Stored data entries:
▬▬▬▬▬▬▬▬▬▬
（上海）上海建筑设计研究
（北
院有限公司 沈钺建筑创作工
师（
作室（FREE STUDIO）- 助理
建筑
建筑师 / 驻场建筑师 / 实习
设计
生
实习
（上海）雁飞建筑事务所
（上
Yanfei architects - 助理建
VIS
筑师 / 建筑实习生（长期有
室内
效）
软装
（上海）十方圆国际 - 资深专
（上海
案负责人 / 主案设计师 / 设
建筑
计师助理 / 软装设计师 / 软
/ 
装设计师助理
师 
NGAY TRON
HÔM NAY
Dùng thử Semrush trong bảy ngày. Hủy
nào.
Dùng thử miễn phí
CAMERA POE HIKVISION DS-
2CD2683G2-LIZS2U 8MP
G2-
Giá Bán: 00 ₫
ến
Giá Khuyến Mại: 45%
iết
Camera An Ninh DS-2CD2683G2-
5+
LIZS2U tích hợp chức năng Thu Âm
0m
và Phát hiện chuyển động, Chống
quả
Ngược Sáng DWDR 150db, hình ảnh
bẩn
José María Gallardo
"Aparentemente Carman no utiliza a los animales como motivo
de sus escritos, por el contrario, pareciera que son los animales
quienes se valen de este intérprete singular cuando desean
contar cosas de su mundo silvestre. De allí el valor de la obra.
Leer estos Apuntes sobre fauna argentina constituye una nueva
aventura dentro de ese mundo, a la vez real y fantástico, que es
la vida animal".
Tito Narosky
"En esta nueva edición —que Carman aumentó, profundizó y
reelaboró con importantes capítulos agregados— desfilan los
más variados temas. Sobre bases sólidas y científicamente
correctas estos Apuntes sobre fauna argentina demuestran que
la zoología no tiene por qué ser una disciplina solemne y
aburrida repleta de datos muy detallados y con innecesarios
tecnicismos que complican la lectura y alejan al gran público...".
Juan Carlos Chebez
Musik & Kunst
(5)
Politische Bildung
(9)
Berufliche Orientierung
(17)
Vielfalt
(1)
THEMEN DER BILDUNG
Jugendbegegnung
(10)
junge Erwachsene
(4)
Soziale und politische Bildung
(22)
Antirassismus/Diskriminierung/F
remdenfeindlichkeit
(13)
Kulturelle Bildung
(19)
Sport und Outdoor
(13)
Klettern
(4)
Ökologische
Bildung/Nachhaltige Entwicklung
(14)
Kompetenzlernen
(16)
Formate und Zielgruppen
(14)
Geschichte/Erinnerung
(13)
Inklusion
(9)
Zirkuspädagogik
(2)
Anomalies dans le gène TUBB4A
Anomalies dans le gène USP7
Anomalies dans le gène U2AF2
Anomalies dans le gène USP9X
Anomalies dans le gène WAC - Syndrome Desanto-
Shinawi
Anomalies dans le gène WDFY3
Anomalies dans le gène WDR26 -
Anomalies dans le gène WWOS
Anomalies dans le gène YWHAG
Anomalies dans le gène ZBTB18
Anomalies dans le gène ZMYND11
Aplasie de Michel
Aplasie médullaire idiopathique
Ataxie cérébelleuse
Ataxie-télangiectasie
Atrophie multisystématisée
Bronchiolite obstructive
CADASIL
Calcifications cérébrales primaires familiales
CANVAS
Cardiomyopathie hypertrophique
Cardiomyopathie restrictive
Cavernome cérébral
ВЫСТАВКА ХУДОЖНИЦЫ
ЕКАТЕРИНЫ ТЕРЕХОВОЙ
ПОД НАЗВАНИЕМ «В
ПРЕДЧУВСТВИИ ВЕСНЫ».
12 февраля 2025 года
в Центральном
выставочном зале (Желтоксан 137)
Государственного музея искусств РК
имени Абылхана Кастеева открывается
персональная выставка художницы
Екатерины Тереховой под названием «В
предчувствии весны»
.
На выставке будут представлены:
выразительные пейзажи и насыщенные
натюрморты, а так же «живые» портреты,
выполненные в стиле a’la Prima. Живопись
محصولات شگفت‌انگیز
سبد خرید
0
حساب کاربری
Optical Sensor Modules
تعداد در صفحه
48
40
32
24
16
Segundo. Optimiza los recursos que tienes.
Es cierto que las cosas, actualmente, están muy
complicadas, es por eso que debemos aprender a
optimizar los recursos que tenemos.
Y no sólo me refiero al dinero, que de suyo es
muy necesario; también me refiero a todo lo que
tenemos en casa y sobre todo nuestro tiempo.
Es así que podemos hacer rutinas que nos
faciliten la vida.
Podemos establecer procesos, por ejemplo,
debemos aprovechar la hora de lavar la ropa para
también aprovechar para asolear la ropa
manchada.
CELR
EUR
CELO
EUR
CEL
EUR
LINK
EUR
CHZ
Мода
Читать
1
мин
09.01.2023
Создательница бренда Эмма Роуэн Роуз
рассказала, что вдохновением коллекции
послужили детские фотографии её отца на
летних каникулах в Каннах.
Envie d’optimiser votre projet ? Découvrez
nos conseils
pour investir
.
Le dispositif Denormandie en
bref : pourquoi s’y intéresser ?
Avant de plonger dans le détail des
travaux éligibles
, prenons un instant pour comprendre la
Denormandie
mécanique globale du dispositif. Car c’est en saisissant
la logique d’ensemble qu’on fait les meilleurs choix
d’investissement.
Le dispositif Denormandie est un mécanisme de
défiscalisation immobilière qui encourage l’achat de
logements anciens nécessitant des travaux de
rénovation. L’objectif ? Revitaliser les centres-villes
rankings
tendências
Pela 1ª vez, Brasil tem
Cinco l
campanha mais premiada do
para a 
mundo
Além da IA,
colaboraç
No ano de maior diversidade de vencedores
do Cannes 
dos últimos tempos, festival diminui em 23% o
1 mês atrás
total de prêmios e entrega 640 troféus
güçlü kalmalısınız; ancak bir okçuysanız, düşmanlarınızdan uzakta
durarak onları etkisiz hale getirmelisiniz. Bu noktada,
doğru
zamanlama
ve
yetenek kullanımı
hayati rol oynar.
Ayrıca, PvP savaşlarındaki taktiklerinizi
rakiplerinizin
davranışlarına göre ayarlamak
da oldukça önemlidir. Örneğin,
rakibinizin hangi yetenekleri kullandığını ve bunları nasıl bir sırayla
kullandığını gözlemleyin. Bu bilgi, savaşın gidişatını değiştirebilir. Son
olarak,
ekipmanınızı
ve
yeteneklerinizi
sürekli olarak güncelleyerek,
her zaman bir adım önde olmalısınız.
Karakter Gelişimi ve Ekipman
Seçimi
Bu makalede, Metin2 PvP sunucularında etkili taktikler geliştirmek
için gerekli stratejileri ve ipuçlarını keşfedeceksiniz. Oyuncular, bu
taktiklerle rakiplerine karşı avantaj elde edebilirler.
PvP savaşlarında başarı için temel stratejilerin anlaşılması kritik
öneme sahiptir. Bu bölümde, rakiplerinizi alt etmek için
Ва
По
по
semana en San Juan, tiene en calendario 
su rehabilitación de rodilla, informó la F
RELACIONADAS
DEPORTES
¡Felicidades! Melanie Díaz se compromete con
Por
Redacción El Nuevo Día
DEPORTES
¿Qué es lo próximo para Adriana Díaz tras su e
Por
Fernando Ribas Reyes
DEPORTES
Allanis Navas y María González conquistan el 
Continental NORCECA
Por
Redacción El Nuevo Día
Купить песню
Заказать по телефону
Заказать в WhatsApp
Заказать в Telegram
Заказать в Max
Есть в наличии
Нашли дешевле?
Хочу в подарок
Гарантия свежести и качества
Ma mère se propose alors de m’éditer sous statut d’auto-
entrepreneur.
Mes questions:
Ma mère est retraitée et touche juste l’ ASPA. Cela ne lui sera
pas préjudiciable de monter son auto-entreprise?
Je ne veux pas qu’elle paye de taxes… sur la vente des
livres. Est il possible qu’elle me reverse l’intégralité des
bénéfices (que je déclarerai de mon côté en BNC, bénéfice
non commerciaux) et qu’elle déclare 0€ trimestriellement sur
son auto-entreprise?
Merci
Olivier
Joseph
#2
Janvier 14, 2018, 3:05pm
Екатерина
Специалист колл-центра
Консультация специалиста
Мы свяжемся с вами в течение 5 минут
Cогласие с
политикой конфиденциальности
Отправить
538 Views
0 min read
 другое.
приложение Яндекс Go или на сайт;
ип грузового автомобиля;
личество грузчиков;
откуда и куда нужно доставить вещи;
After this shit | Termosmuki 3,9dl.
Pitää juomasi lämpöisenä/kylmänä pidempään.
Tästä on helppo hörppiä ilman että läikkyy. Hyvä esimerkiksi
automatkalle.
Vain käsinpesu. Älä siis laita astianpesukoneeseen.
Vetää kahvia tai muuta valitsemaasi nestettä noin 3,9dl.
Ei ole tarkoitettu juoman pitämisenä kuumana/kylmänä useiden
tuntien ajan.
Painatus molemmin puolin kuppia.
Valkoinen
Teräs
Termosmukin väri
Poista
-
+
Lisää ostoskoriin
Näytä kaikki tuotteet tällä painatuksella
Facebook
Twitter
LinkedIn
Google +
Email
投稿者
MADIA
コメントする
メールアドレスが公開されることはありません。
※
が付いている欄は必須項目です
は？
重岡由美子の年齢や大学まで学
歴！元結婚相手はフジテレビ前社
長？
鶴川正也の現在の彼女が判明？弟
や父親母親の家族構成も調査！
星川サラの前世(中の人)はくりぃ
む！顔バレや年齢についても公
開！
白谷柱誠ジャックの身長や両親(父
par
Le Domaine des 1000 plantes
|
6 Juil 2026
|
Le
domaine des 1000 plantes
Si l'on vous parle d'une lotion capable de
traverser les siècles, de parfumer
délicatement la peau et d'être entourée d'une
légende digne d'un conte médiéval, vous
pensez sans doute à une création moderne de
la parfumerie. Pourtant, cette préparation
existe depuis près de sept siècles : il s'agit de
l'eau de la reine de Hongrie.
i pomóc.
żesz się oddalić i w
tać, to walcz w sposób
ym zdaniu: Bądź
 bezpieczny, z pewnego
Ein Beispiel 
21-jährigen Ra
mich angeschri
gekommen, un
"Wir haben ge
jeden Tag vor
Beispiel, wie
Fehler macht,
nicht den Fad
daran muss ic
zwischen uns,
▬▬▬▬▬▬▬▬▬▬
AIM OF THE EXERCISE:
Lines from the beginning of the data above through the line containing "reelaboró con importantes" are to be returned exactly, and no others.

ANSWER TO THIS PROBLEM:
（上海）上海建筑设计研究
（北
院有限公司 沈钺建筑创作工
师（
作室（FREE STUDIO）- 助理
建筑
建筑师 / 驻场建筑师 / 实习
设计
生
实习
（上海）雁飞建筑事务所
（上
Yanfei architects - 助理建
VIS
筑师 / 建筑实习生（长期有
室内
效）
软装
（上海）十方圆国际 - 资深专
（上海
案负责人 / 主案设计师 / 设
建筑
计师助理 / 软装设计师 / 软
/ 
装设计师助理
师 
NGAY TRON
HÔM NAY
Dùng thử Semrush trong bảy ngày. Hủy
nào.
Dùng thử miễn phí
CAMERA POE HIKVISION DS-
2CD2683G2-LIZS2U 8MP
G2-
Giá Bán: 00 ₫
ến
Giá Khuyến Mại: 45%
iết
Camera An Ninh DS-2CD2683G2-
5+
LIZS2U tích hợp chức năng Thu Âm
0m
và Phát hiện chuyển động, Chống
quả
Ngược Sáng DWDR 150db, hình ảnh
bẩn
José María Gallardo
"Aparentemente Carman no utiliza a los animales como motivo
de sus escritos, por el contrario, pareciera que son los animales
quienes se valen de este intérprete singular cuando desean
contar cosas de su mundo silvestre. De allí el valor de la obra.
Leer estos Apuntes sobre fauna argentina constituye una nueva
aventura dentro de ese mundo, a la vez real y fantástico, que es
la vida animal".
Tito Narosky
"En esta nueva edición —que Carman aumentó, profundizó y
reelaboró con importantes capítulos agregados— desfilan los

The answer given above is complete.